Useful: Two Gaussians may be related thusly for a Wasserstein-2 $$W_2(\mu;\nu):=\inf\mathbb{E}(\Vert X-Y\Vert_2^2)^{1/2}$$ for $$X\sim\nu$$, $$Y\sim\mu$$.

\begin{aligned} d&:= W_2(\mathcal{N}(m_1,\Sigma_1);\mathcal{N}(m_2,\Sigma_2))\\ \Rightarrow d^2&= \Vert m_1-m_2\Vert_2^2 + \mathrm{Tr}(\Sigma_1+\Sigma_2-2(\Sigma_1^{1/2}\Sigma_2\Sigma_1^{1/2})^{1/2}). \end{aligned} (ref)

But why do you are about such an intractable distance? Because it bounds the errors from approximate distributions.

We know that if $$W_p(\nu\hat{nu}) \leq \epsilon$$, then for any L-Lipschitz function $$\phi$$, $$|\nu(\phi) - \hat{\nu}(\phi)| \leq L\epsilon.$$ See [@HugginsPractical2018] for some specifics.

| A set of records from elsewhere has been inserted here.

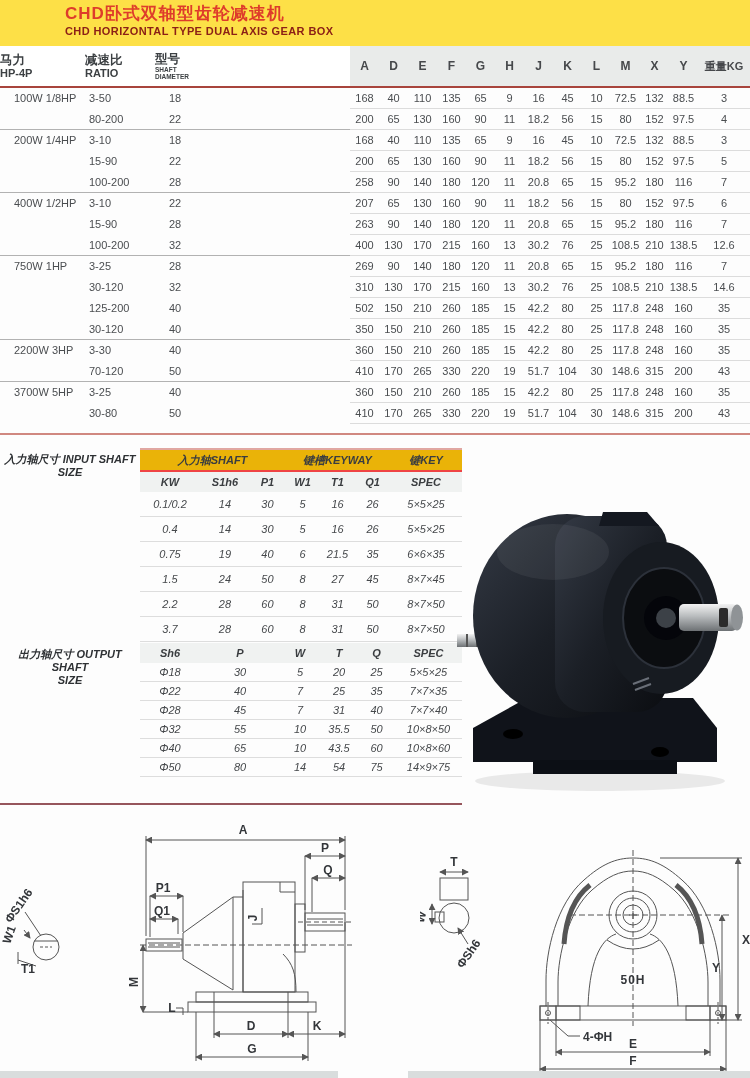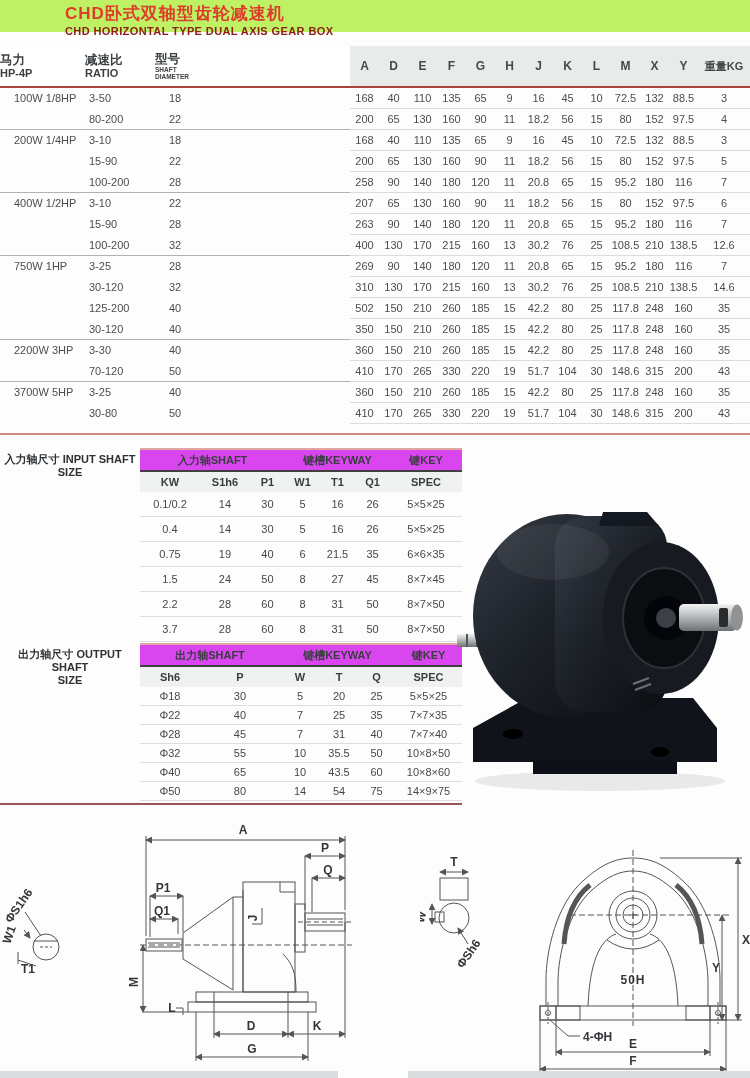--- a/index.html
+++ b/index.html
@@ -7,7 +7,7 @@
         font-family:"Liberation Sans",sans-serif;color:#3c4043;}
 
   
-  .top-band{position:absolute;left:0;top:0;width:750px;height:32px;background:#bef264;}
+  .top-band{position:absolute;left:0;top:0;width:750px;height:46px;background:#fde047;}
   .title-cn{position:absolute;left:65px;top:2px;font-size:17px;font-weight:bold;color:#de3c2b;letter-spacing:1px;}
   .title-en{position:absolute;left:65px;top:25px;font-size:11px;font-weight:bold;color:#8c2016;letter-spacing:.4px;}
 

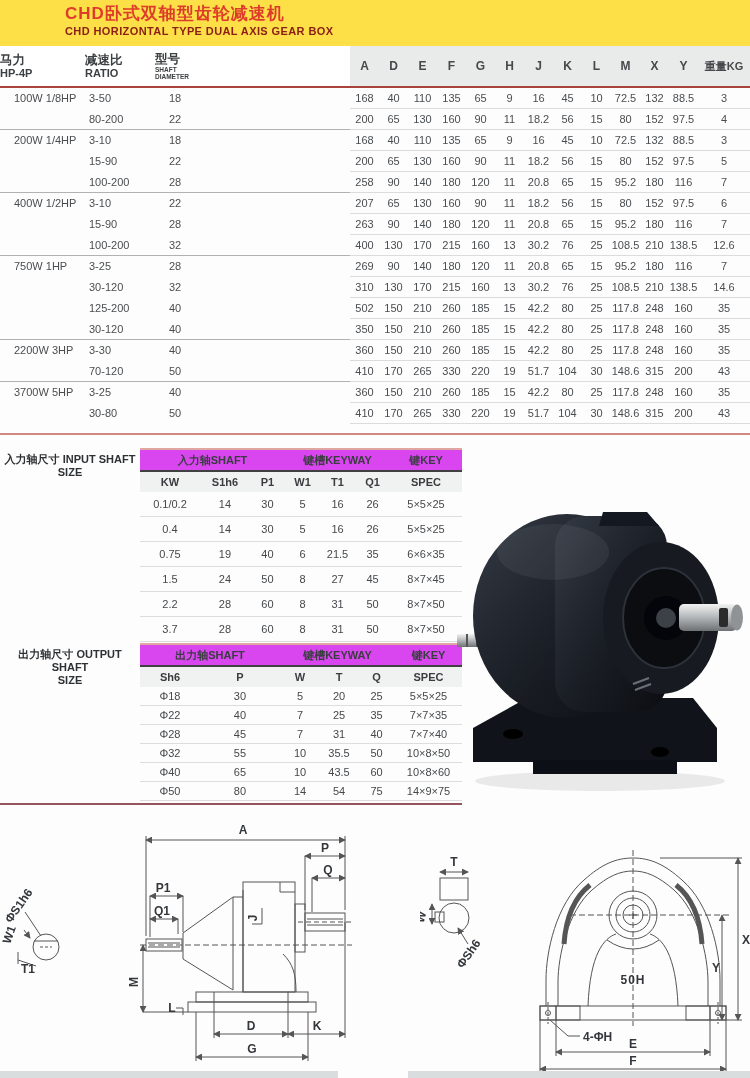--- a/index.html
+++ b/index.html
@@ -33,7 +33,7 @@
   .divider2{position:absolute;left:0;top:803px;width:462px;height:2px;background:#96555c;}
 
   
-  .sec{position:absolute;display:flex;align-items:flex-start;}
+  .sec{position:absolute;display:flex;align-items:flex-start;font-style:italic;}
   .sec-in{left:0;top:448px;width:462px;}
   .sec-out{left:0;top:643px;width:462px;}
   .sec-label{width:140px;padding-top:5px;font-weight:bold;font-size:11px;color:#2e3134;text-align:center;line-height:13px;}

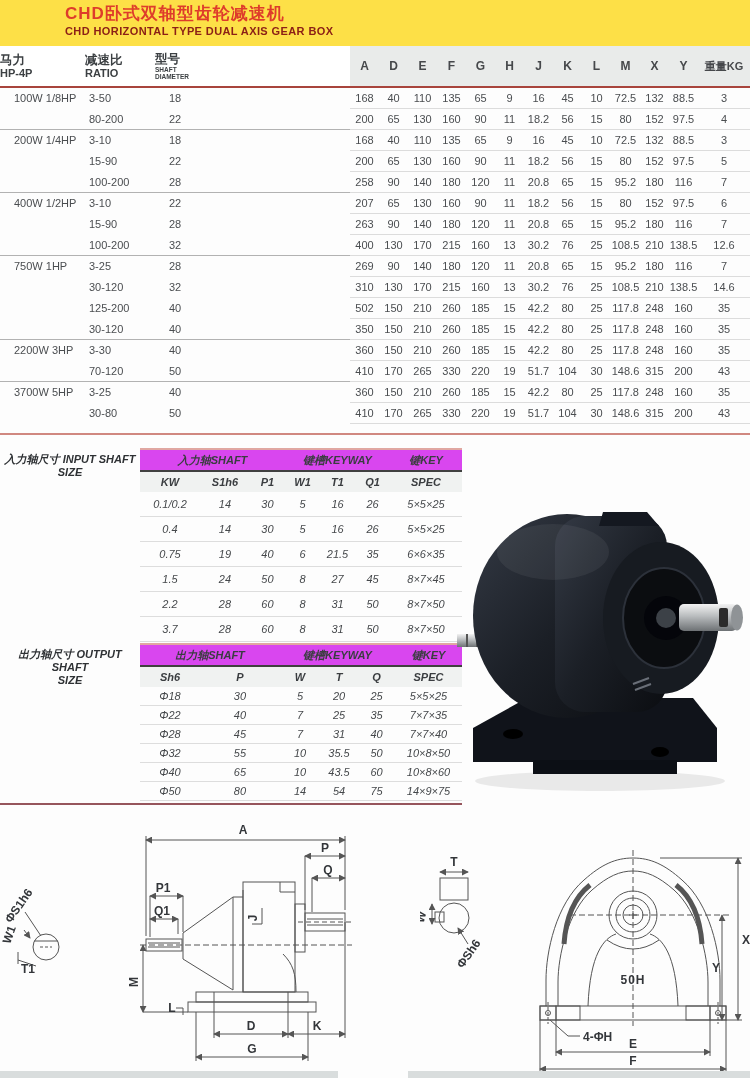--- a/index.html
+++ b/index.html
@@ -39,7 +39,7 @@
   .sec-label{width:140px;padding-top:5px;font-weight:bold;font-size:11px;color:#2e3134;text-align:center;line-height:13px;}
   table.st{width:322px;border-collapse:collapse;table-layout:fixed;font-size:11px;}
   .st th{padding:0;font-weight:bold;color:#3a3d40;}
-  .st tr.g-row th{background:#d946ef;height:20px;border-top:2px solid #e0a7a2;border-bottom:2px solid #404040;}
+  .st tr.g-row th{background:#eab308;height:20px;border-top:2px solid #e0a7a2;border-bottom:2px solid #ef4444;}
   .st tr.c-row th{background:#f0f2f1;height:20px;}
   .st td{padding:0;text-align:center;border-bottom:1px solid #dddddd;color:#45484b;}
   .st-in td{height:24px;}

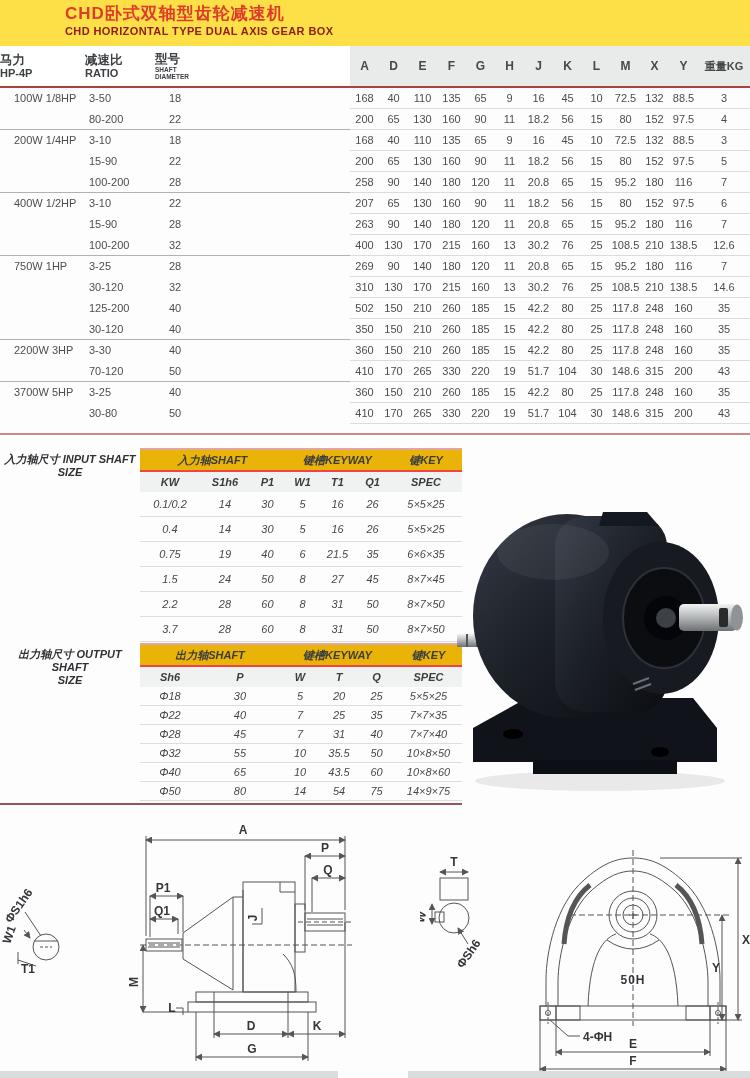--- a/index.html
+++ b/index.html
@@ -532,11 +532,6 @@
           <col style="width:67px">
       </colgroup>
       <thead>
-        <tr class="g-row" id="out-grp">
-            <th colspan="2">出力轴SHAFT</th>
-            <th colspan="3">键槽KEYWAY</th>
-            <th colspan="1">键KEY</th>
-          </tr>
         <tr class="c-row" id="out-cols">
             <th>Sh6</th>
             <th>P</th>

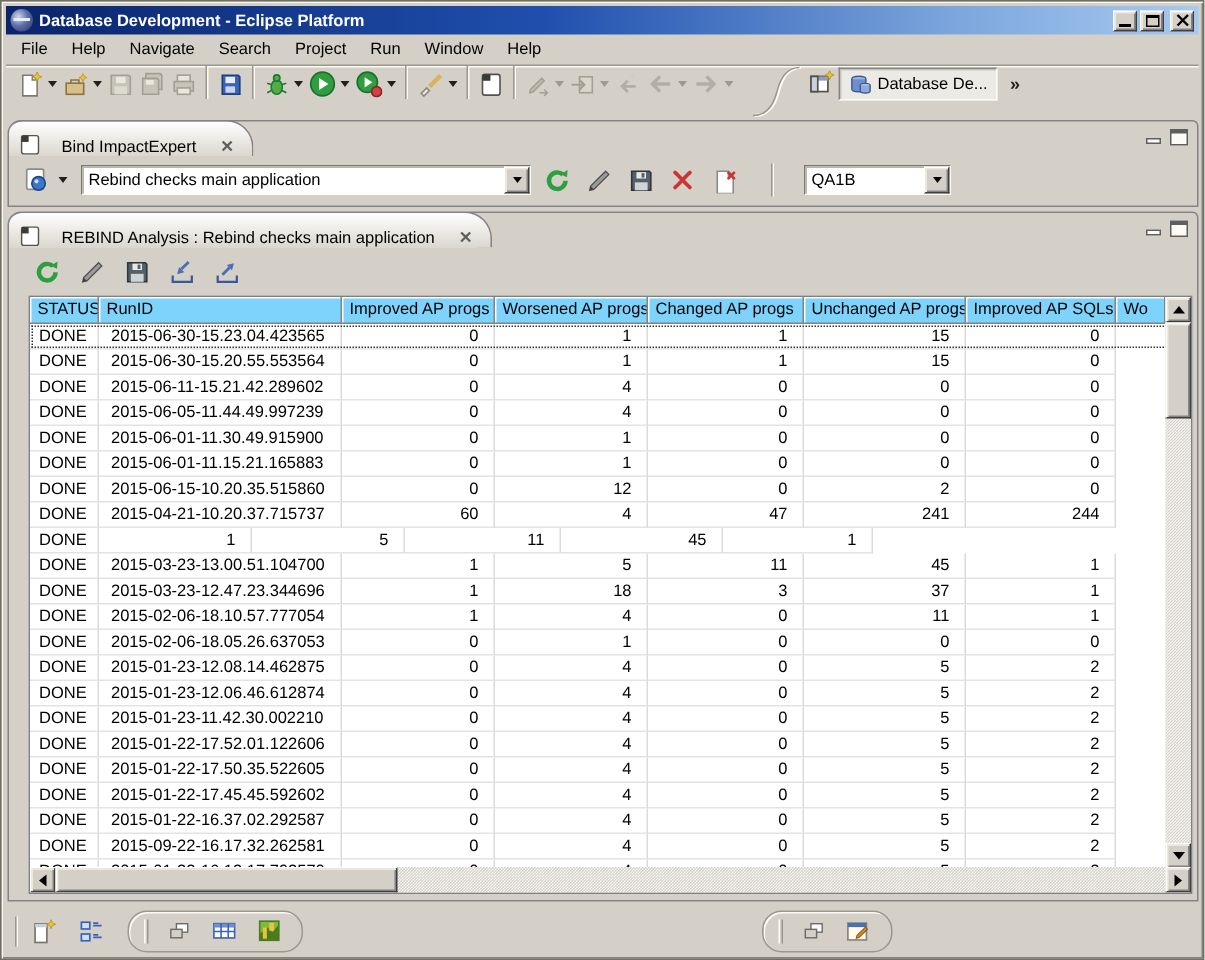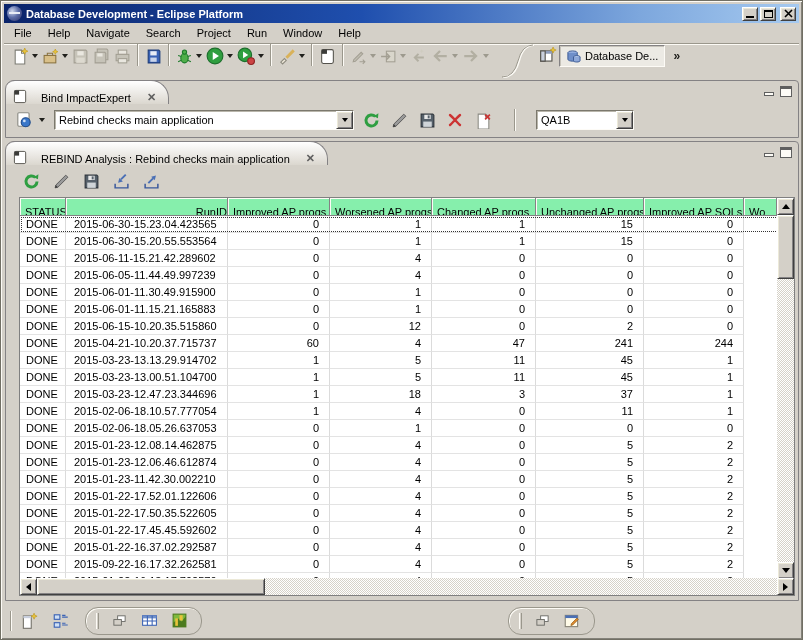--- a/index.html
+++ b/index.html
@@ -85,8 +85,8 @@
   .tablewrap { position:relative; margin-left:13px; margin-top:1px; width:776px; height:399px;
                background:#fff; border:1px solid #808080; overflow:hidden; }
   .thead { display:flex; height:18px; width:759px; }
-  .th { background:#86efac; border-right:1px solid #848284; border-bottom:1px solid #848284;
-        box-shadow: inset 1px 1px 0 #fdfbf6; padding:8px 0 0 5px; white-space:nowrap; overflow:hidden; flex:none; }
+  .th { background:#7dd3fc; border-right:1px solid #848284; border-bottom:1px solid #848284;
+        box-shadow: inset 1px 1px 0 #fdfbf6; padding:2px 0 0 5px; white-space:nowrap; overflow:hidden; flex:none; }
   .trow { display:flex; height:17px; width:759px; background:#fff; }
   .trow.focused { outline:1px dotted #333; outline-offset:-2px; }
   .tcell { border-right:1px solid #dbdbdb; border-bottom:1px solid #e3e3e3; padding-top:2px;

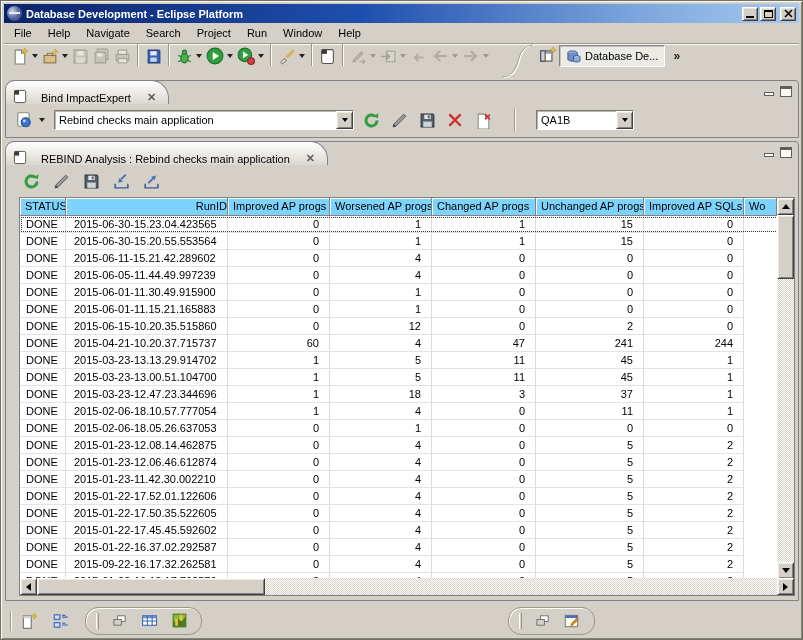--- a/index.html
+++ b/index.html
@@ -428,7 +428,7 @@
       <div class="rows">
         <div class="thead" id="thead">
             <div class="th" style="width: 46px;">STATUS</div>
-            <div class="th" style="width: 162px; text-align: right;">RunID</div>
+            <div class="th" style="width: 162px;">RunID</div>
             <div class="th" style="width: 102px;">Improved AP progs</div>
             <div class="th" style="width: 102px;">Worsened AP progs</div>
             <div class="th" style="width: 104px;">Changed AP progs</div>

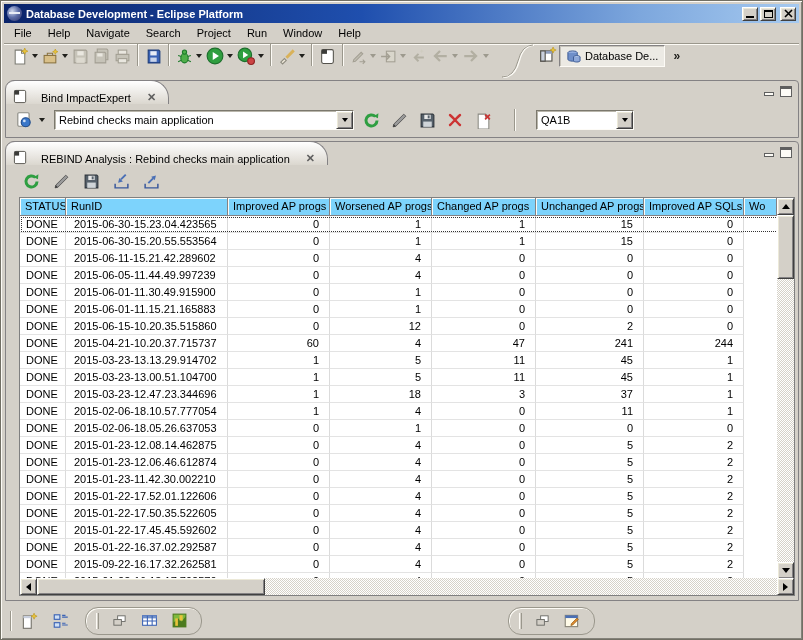--- a/index.html
+++ b/index.html
@@ -511,7 +511,6 @@
             </div>
             <div class="trow">
               <div class="tcell c0" style="width: 46px;">DONE</div>
-              <div class="tcell c1" style="width: 162px;">2015-03-23-13.13.29.914702</div>
               <div class="tcell c2 num" style="width: 102px;">1</div>
               <div class="tcell c3 num" style="width: 102px;">5</div>
               <div class="tcell c4 num" style="width: 104px;">11</div>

## Kontorovich-Rubinstein duality

Vincent Hermann gives an excellent practical introduction.

## “Neural Net distance”

Wasserstein distance with a baked in notion of the capacity of the function class which approximate the true Wasserstein. (Arjovsky et al) Is this actually used?

## Fisher distance

Specifically $$(p,\nu)$$-Fisher distances, in the terminology of [@HugginsPractical2018]. They use these distances as a computationally tractable proxy for Wasserstein distances. See Fisher distances.